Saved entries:
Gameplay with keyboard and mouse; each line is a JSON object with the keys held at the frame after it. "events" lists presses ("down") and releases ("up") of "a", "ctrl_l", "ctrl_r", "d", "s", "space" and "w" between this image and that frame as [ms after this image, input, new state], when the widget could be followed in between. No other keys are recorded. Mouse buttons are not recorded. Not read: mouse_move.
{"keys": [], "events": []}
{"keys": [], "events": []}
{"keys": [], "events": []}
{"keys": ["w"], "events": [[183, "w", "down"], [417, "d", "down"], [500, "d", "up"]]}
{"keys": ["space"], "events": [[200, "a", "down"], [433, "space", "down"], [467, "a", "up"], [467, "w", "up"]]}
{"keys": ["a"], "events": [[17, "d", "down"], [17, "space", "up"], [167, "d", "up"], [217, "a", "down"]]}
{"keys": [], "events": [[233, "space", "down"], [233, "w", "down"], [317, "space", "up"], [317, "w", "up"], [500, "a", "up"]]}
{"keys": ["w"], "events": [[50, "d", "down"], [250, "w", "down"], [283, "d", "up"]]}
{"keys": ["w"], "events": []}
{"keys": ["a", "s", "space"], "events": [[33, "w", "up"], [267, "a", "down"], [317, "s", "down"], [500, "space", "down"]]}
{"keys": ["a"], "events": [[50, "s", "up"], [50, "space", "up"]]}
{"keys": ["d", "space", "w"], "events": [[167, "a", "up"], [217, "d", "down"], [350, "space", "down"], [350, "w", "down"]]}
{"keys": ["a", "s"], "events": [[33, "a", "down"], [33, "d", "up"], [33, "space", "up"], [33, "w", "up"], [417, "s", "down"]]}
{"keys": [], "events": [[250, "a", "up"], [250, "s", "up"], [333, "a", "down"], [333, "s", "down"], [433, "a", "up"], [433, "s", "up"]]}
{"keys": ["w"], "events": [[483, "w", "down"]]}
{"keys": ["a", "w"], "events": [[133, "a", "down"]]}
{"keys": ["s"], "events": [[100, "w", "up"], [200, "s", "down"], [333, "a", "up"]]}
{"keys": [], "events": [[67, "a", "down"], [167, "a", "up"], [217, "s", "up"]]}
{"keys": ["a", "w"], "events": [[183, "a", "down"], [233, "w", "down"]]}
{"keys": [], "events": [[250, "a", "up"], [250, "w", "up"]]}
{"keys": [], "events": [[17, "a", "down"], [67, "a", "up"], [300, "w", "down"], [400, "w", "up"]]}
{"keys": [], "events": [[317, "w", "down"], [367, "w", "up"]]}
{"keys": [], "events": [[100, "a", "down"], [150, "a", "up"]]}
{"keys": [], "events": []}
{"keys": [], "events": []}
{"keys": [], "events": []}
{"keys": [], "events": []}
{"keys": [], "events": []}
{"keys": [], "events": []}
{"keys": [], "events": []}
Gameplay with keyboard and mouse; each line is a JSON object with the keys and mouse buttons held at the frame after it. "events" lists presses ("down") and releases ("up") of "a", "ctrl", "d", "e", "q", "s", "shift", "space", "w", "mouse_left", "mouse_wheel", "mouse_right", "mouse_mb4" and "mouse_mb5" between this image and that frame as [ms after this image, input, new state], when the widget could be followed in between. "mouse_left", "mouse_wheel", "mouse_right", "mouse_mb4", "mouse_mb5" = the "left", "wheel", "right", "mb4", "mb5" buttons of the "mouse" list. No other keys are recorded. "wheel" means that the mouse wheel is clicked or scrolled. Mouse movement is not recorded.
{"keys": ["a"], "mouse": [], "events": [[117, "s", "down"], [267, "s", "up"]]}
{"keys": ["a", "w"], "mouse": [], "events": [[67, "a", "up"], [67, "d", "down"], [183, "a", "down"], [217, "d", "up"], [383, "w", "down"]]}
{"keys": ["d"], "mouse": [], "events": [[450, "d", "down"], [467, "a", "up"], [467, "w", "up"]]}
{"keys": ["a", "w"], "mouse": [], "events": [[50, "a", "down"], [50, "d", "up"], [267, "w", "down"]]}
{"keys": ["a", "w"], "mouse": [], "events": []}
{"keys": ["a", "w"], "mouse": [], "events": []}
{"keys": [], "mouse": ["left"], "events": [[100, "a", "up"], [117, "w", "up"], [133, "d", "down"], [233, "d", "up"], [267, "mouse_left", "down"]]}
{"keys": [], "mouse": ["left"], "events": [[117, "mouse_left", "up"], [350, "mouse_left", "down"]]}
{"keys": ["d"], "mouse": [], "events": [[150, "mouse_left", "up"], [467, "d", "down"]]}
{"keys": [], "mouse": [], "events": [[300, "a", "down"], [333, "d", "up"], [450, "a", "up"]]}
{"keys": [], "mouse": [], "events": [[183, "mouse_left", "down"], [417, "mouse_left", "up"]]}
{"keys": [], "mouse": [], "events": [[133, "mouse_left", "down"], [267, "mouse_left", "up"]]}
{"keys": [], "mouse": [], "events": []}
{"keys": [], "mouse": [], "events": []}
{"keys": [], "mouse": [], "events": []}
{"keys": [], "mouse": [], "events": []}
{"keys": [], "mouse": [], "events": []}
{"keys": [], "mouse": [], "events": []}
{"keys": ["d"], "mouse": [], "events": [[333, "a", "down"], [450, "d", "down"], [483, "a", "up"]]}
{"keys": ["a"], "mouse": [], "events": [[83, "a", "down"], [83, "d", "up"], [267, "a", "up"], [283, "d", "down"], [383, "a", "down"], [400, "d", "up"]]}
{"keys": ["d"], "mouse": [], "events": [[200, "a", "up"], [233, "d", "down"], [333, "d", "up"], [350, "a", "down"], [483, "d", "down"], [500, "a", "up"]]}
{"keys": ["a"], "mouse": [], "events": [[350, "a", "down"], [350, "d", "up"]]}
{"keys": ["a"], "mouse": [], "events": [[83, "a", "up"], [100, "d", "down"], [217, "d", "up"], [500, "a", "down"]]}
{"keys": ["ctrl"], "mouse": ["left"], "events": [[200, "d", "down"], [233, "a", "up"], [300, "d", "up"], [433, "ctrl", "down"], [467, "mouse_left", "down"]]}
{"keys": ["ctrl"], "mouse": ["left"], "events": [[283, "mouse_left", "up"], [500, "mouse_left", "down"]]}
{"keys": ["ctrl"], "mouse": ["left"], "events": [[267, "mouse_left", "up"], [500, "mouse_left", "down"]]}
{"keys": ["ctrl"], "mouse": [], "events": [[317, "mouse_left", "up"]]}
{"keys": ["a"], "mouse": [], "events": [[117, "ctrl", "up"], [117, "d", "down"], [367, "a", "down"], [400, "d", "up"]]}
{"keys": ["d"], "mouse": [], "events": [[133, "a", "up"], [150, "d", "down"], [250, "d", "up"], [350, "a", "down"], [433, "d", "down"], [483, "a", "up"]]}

» Task requirements: Lines with the string "after" in the data above: say how many there are, giving the number alone.

» Task answer: 2